##### Available records #####
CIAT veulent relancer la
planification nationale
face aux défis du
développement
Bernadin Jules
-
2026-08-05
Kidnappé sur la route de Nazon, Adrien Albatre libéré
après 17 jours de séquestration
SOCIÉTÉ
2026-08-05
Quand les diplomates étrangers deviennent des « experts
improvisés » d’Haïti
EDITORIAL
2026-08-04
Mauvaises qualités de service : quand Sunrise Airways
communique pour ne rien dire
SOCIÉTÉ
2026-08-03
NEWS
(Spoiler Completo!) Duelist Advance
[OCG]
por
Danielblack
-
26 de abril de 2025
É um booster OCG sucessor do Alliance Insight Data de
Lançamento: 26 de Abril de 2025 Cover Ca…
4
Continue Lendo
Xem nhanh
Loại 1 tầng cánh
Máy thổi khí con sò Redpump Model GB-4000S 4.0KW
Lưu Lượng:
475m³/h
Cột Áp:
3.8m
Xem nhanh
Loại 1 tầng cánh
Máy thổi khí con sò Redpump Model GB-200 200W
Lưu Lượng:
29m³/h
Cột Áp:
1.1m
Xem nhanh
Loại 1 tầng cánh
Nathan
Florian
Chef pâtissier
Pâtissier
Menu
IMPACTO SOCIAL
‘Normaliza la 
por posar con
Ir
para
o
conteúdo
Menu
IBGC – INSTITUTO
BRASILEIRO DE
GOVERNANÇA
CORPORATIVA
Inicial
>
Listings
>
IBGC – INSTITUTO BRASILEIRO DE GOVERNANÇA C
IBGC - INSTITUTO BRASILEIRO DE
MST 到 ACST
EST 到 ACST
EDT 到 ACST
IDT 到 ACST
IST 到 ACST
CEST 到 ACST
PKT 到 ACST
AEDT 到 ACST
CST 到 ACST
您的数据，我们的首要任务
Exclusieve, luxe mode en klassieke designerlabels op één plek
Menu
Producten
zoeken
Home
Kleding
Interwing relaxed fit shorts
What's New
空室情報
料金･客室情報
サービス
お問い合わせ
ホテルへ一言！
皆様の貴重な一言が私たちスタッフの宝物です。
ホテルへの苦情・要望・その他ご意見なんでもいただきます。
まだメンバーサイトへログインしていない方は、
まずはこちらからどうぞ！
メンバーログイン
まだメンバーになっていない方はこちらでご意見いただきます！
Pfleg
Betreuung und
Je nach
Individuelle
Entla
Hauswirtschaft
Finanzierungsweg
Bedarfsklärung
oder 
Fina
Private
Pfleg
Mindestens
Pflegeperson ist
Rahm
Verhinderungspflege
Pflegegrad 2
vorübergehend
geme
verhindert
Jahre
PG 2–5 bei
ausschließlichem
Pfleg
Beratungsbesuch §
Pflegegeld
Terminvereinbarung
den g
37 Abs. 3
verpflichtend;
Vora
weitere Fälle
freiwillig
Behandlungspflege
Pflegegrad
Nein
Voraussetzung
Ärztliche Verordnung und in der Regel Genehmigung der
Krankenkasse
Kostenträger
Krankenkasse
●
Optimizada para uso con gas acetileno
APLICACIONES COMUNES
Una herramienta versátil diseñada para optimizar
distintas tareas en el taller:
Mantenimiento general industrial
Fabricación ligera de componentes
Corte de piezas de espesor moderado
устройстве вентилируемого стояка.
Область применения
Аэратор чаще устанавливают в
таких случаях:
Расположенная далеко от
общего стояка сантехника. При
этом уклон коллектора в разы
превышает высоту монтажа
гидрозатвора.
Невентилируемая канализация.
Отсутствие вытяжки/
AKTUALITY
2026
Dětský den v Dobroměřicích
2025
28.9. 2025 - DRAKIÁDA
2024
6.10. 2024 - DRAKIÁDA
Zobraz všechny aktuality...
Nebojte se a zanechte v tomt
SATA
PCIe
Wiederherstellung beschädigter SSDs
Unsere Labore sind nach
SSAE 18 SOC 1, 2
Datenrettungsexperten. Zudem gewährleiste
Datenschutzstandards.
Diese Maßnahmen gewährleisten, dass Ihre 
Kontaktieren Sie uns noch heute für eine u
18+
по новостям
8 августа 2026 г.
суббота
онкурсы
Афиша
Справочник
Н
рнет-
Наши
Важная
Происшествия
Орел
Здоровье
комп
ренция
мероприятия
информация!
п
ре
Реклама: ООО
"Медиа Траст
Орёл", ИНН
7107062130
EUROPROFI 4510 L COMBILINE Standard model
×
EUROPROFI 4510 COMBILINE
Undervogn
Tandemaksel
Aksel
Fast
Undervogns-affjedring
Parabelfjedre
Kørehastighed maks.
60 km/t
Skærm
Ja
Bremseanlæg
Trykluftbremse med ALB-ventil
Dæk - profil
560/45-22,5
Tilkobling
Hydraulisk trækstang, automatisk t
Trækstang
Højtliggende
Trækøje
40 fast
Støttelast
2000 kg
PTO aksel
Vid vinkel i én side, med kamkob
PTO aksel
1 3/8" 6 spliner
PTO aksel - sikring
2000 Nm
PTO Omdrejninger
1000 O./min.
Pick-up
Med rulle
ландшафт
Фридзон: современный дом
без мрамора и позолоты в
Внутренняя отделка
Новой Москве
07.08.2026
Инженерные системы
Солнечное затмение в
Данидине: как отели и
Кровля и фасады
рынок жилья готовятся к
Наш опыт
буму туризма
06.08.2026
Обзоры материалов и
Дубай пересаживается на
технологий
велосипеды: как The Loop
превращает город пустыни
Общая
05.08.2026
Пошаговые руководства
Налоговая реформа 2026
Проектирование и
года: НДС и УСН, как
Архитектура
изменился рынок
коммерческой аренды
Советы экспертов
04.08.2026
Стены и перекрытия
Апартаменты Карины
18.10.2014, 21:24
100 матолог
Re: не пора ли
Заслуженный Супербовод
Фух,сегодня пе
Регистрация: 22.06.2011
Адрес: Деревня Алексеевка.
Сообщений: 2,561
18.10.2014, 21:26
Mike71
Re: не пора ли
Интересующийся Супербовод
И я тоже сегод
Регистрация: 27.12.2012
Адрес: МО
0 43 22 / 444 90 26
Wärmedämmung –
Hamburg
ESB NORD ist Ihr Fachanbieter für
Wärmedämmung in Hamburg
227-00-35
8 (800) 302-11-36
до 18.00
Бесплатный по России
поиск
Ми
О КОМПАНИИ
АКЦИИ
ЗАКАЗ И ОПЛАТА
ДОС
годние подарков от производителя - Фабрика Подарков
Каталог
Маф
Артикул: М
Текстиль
#####
Problem requirements -
Above are entries; state the number of lines among them that contain "ACST", and nothing else.

Response area -
9